The Gremlins enjoying a movie

Around this time last year, MoviePass was still flying high, disrupting the industry and helping millions of subscribers to see more movies than ever before. Then came the Mission: Impossible – Fallout incident, which sparked a series of public and costly stumbles that dragged down the service and saw its parent company’s stock plummet along with it. Now MoviePass is rising like a phoenix from the ashes…okay, well maybe not exactly, but MoviePass stock is up 40%.


Shares of Helios & Matheson Analytics were up over 40% yesterday in over-the-counter trading, rising above a penny and reaching 1.23 cents per share before the close of the day according to Deadline. The day also saw triple the normal volume of the company’s shares changing hands. This comes after Helios & Matheson shares were delisted from the NASDAQ last month due to the foibles of its MoviePass unit, which saw the company’s shares trade under $1 since last July.


So what changed? Well, it all comes down to the new business strategy MoviePass will be employing going forward. Helios & Matheson still plans on spinning off its MoviePass business into its own public traded company, to help distinguish the beleaguered movie service from the data analytics firm and the other parts of its business.

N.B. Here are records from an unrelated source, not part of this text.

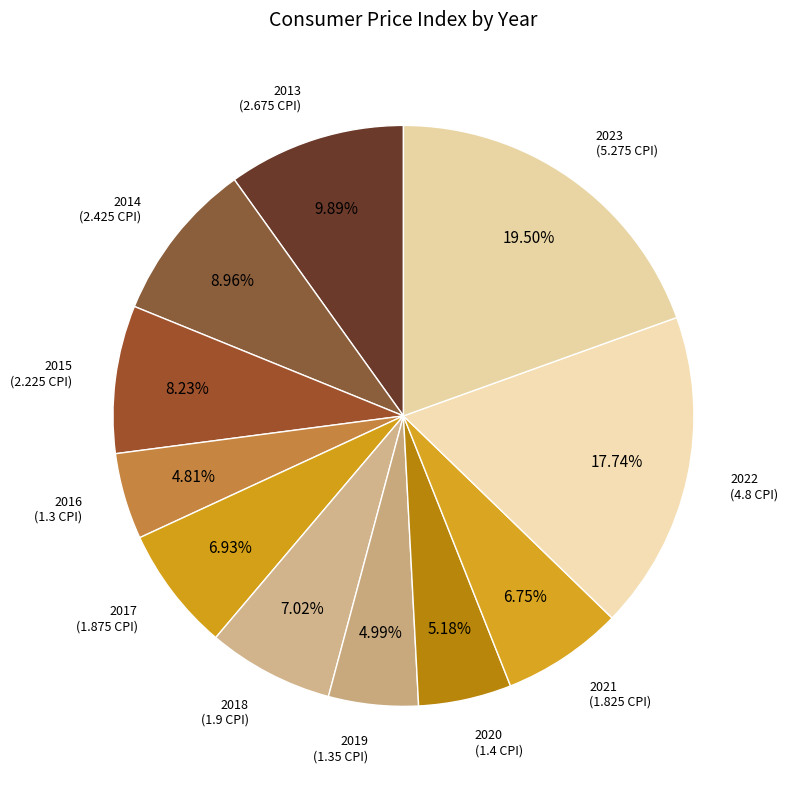

To the nearest percent, what is the difference between the largest and smallest slice percentages?

15%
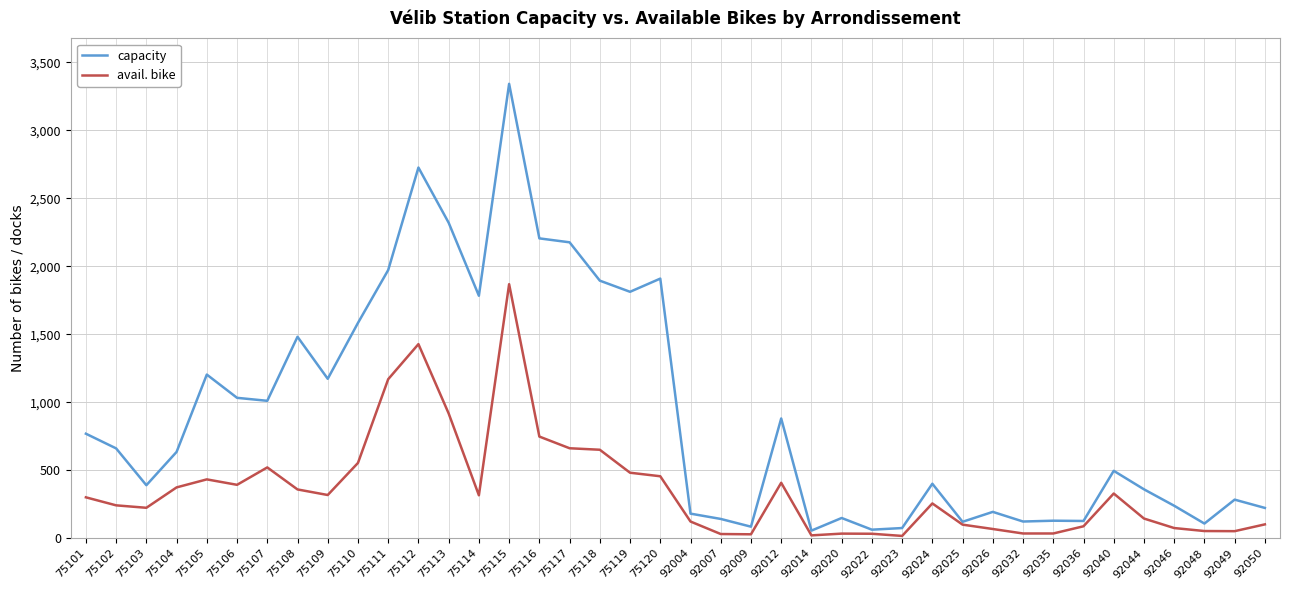

True or false: capacity has a value of 317 at 92026.

False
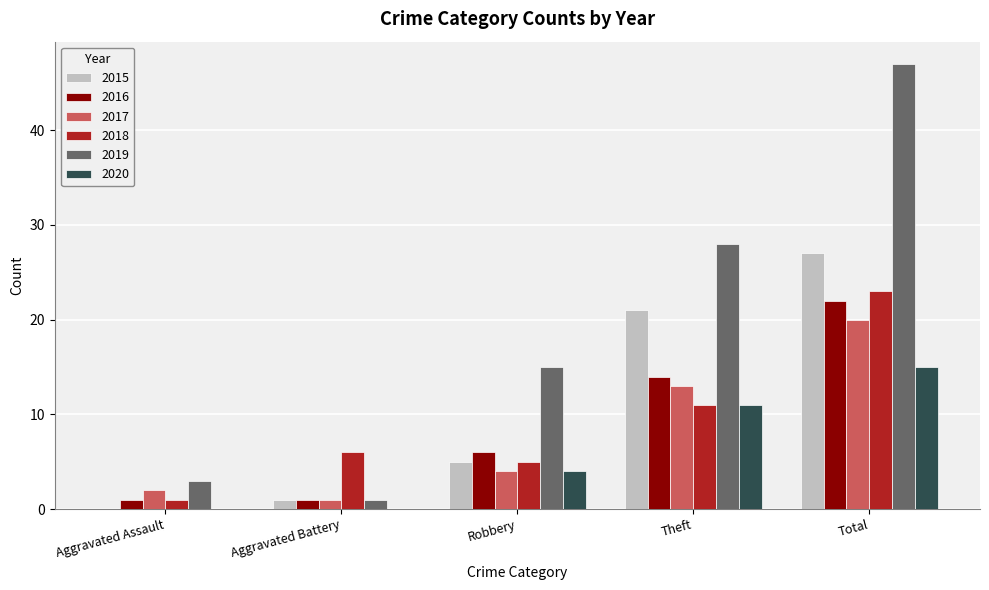

Between Aggravated Assault and Total, which series saw the biggest shift?

2019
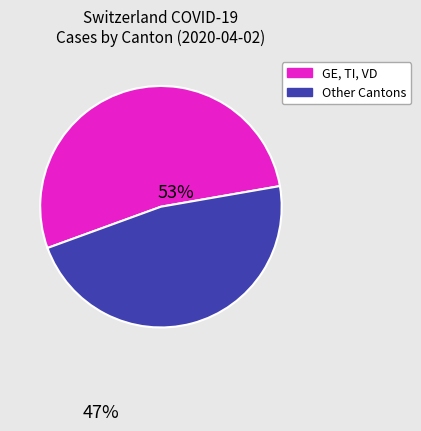

Count the number of slices in the pie.

2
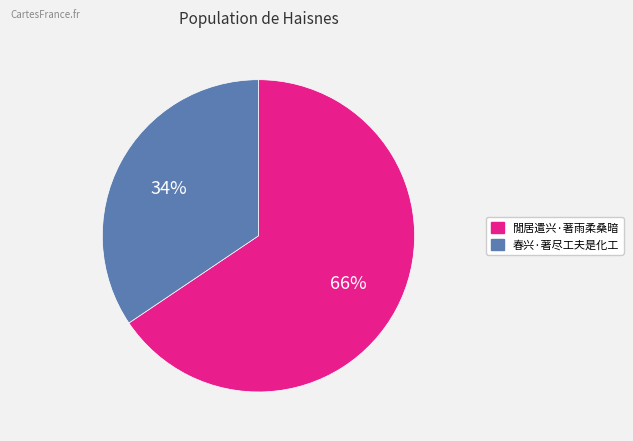

Approximately how many times larger is the value at 閒居遣兴·著雨柔桑暗 compared to 春兴·著尽工夫是化工?

1.9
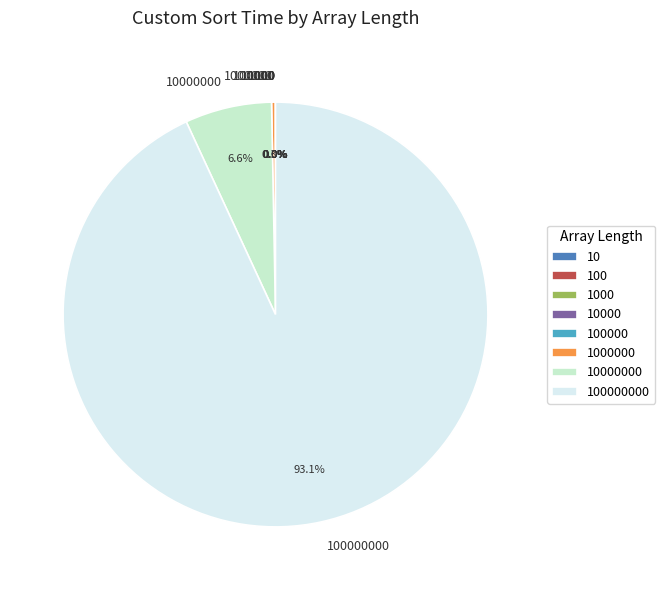

Does any single category account for the majority?

Yes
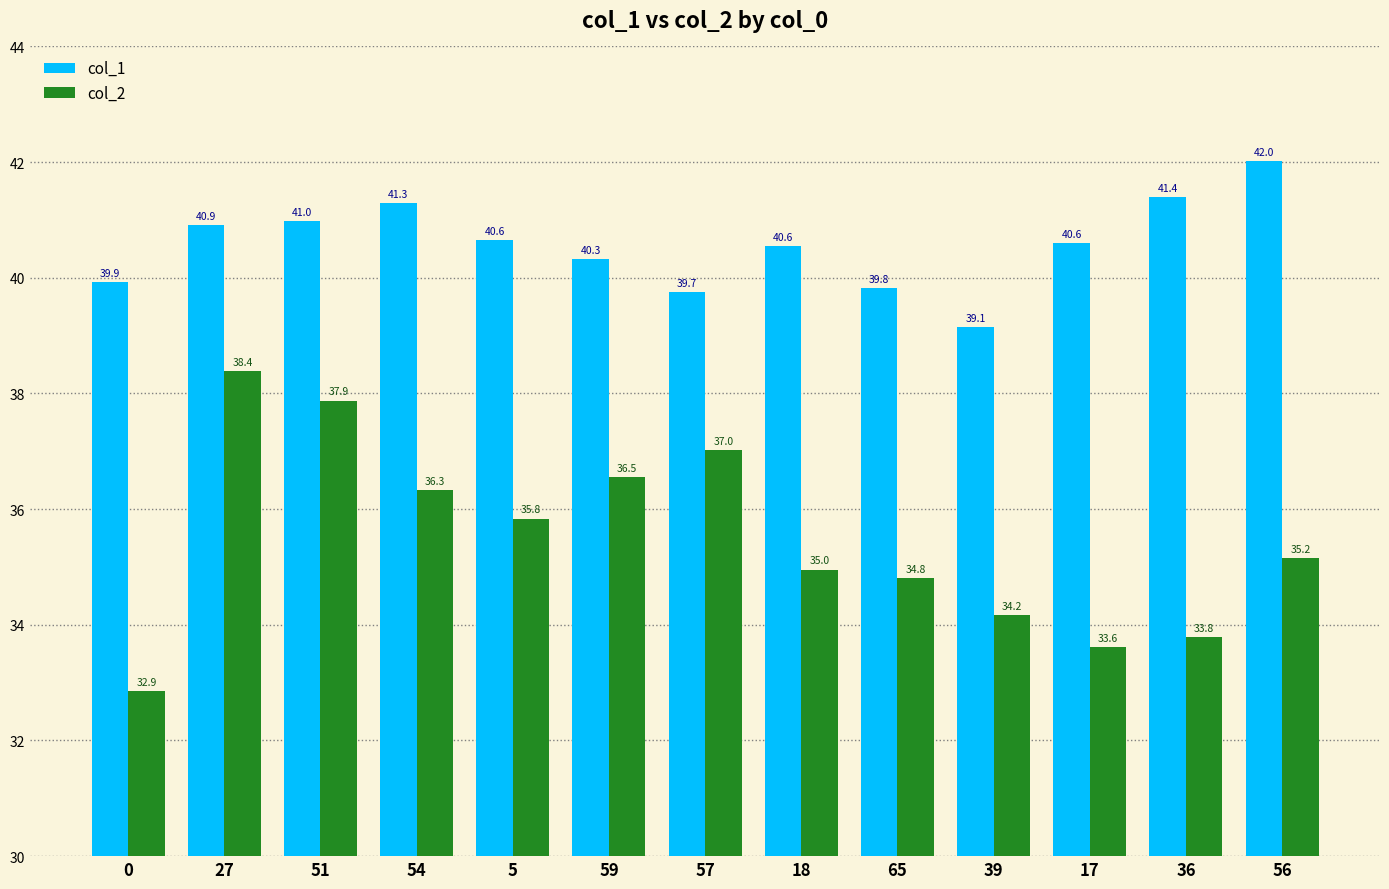

What is the spread (max minus min) of values at 56?

6.9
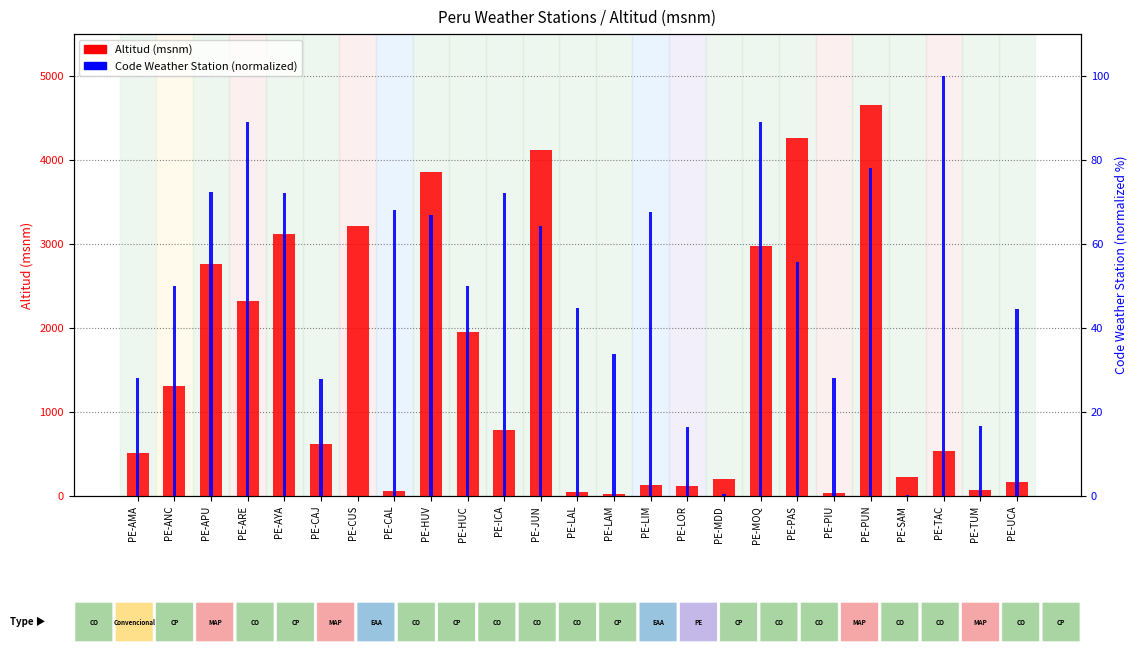

Reading left to right, list all the values displayed in this chart.

Altitud (msnm): PE-AMA=508.0	PE-ANC=1312.0	PE-APU=2763.0	PE-ARE=2326.0	PE-AYA=3120.0	PE-CAJ=618.0	PE-CUS=3219.0	PE-CAL=56.0	PE-HUV=3860.0	PE-HUC=1947.0	PE-ICA=790.0	PE-JUN=4120.0	PE-LAL=44.0	PE-LAM=18.0	PE-LIM=136.0	PE-LOR=116.0	PE-MDD=200.0	PE-MOQ=2976.0	PE-PAS=4260.0	PE-PIU=34.0	PE-PUN=4660.0	PE-SAM=230.0	PE-TAC=538.0	PE-TUM=68.0	PE-UCA=170.0
Code Weather Station (normalized): PE-AMA=28.0	PE-ANC=50.1	PE-APU=72.3	PE-ARE=88.9	PE-AYA=72.3	PE-CAJ=28.0	PE-CUS=0.0	PE-CAL=68.0	PE-HUV=66.9	PE-HUC=49.9	PE-ICA=72.2	PE-JUN=64.2	PE-LAL=44.7	PE-LAM=33.8	PE-LIM=67.6	PE-LOR=16.5	PE-MDD=0.4	PE-MOQ=89.0	PE-PAS=55.6	PE-PIU=28.2	PE-PUN=78.0	PE-SAM=0.3	PE-TAC=100.0	PE-TUM=16.7	PE-UCA=44.4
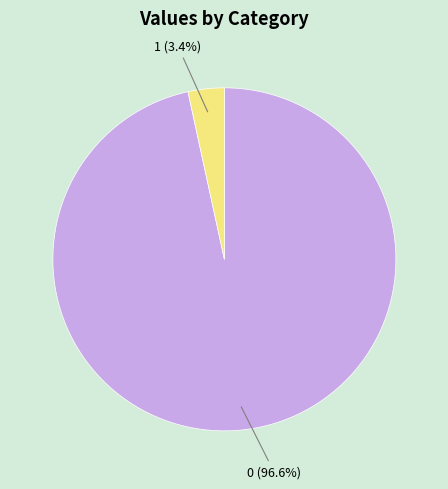

To the nearest percent, what is the combined percentage of 1 and 0?

100%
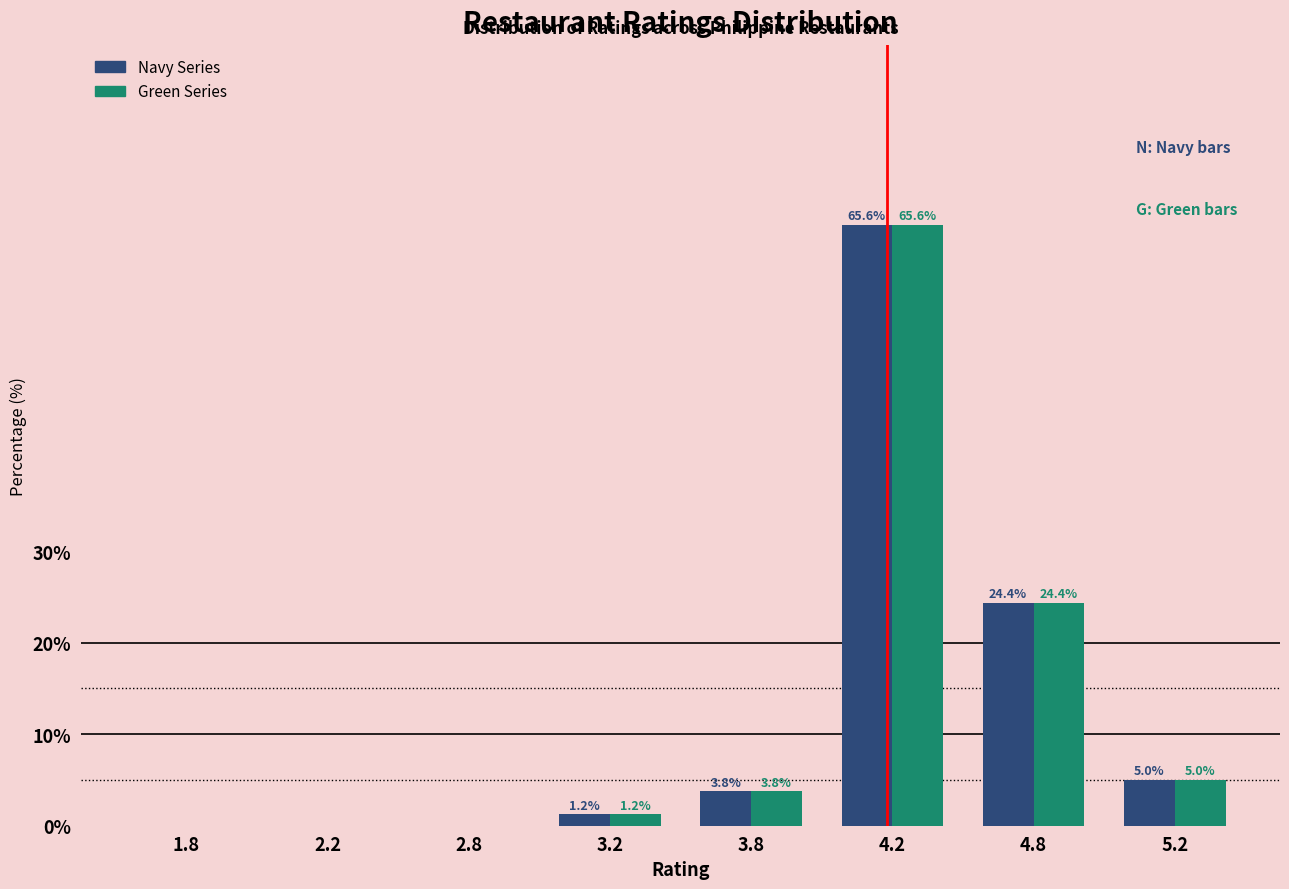

At which category is the sum across all series the highest?

4.2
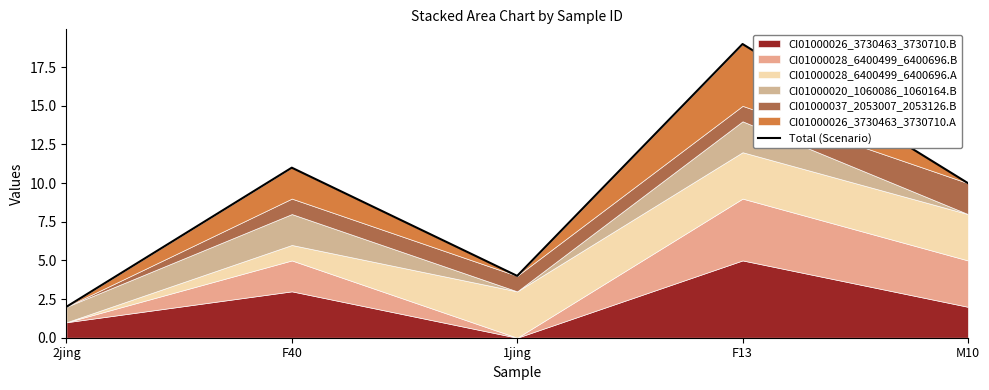

What is the change in value from F13 to M10?

-9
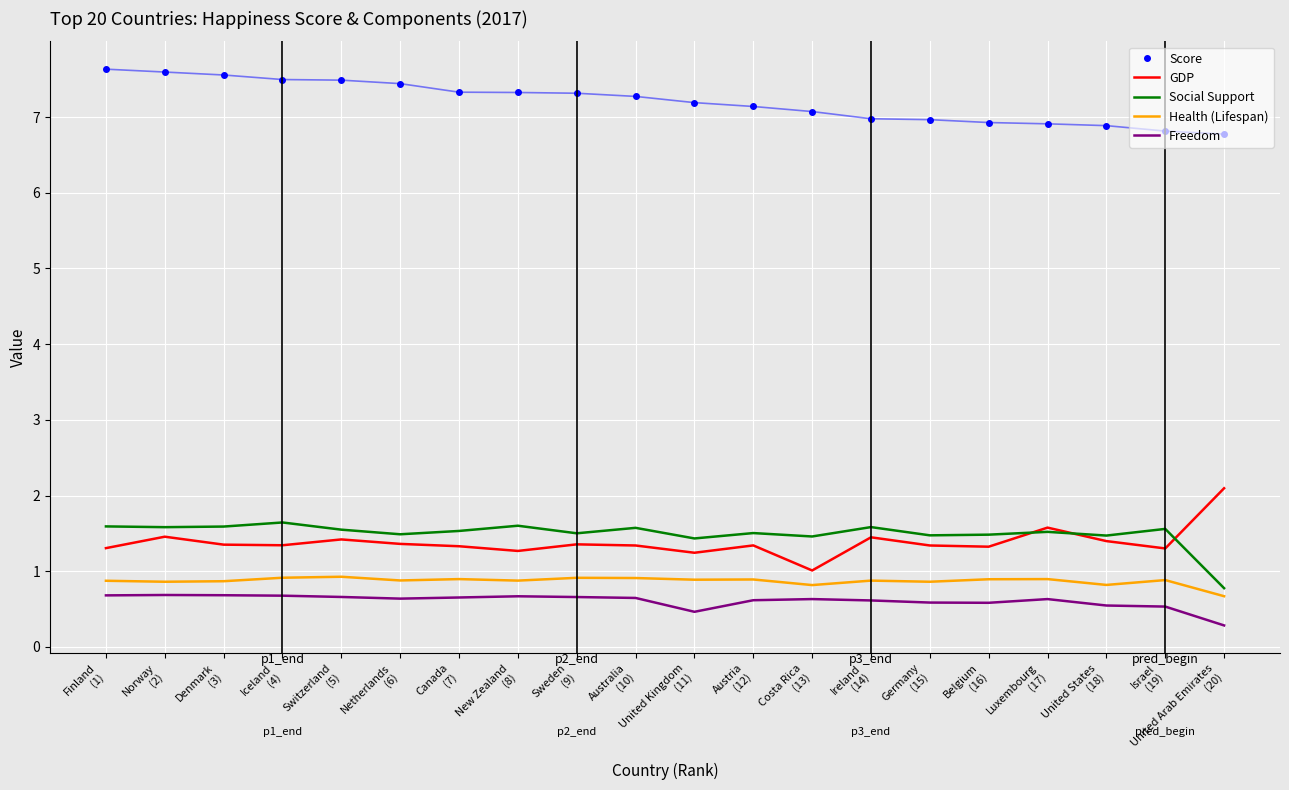

What is the difference between the GDP values at Germany
(15) and Switzerland
(5)?

0.1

That new company, MoviePass Entertainment Holdings will be made up of three separate pillars, each addressing a different part of the business. MoviePass Films will be the company’s production arm, producing new movies under the MoviePass banner; the MoviePass subscription service and app for which the company gained its name; and the Moviefone brand that Helios & Matheson and MoviePass acquired from Verizon last year.


MoviePass said that this new three-pillar model would generate its own revenue, without reliance on studios and exhibitors. This is in stark contrast to the MoviePass of a year or so ago that entered the room with all the subtlety of the Kool-Aid man and wanted to strike deals with studios to promote movies and get a share of tickets and concessions from theater chains.


The idea is that the three parts of the business will work in concert, sharing each others resources in an ecosystem where each part benefits the others. The MoviePass Films arm will make movies with an eye towards transcending theaters, and get deals for home video releases and international distribution. That should then help the MoviePass theatergoing subscription service to grow. The Moviefone digital platform will then be used as a promotional tool for the other two pillars.





MoviePass admits it has made mistakes and it appear to be trying to remedy them with the hard-learned lessons of 2018. The MoviePass subscription service recently relaunched with 3 new pricing plans and now this new business model is another attempt by the service to regain its footing.


If this strategy works as intended, MoviePass can generate its own revenue and won’t be burning cash with the hopes of striking lucrative deals with entrenched parts of the industry. It’s obviously too early to say if that will be the case and one day’s stock increase is no guarantee that MoviePass has turned a corner, but it’s still a positive sign that shows that there is some optimism in the financial sector that this is a step in the right direction for the service.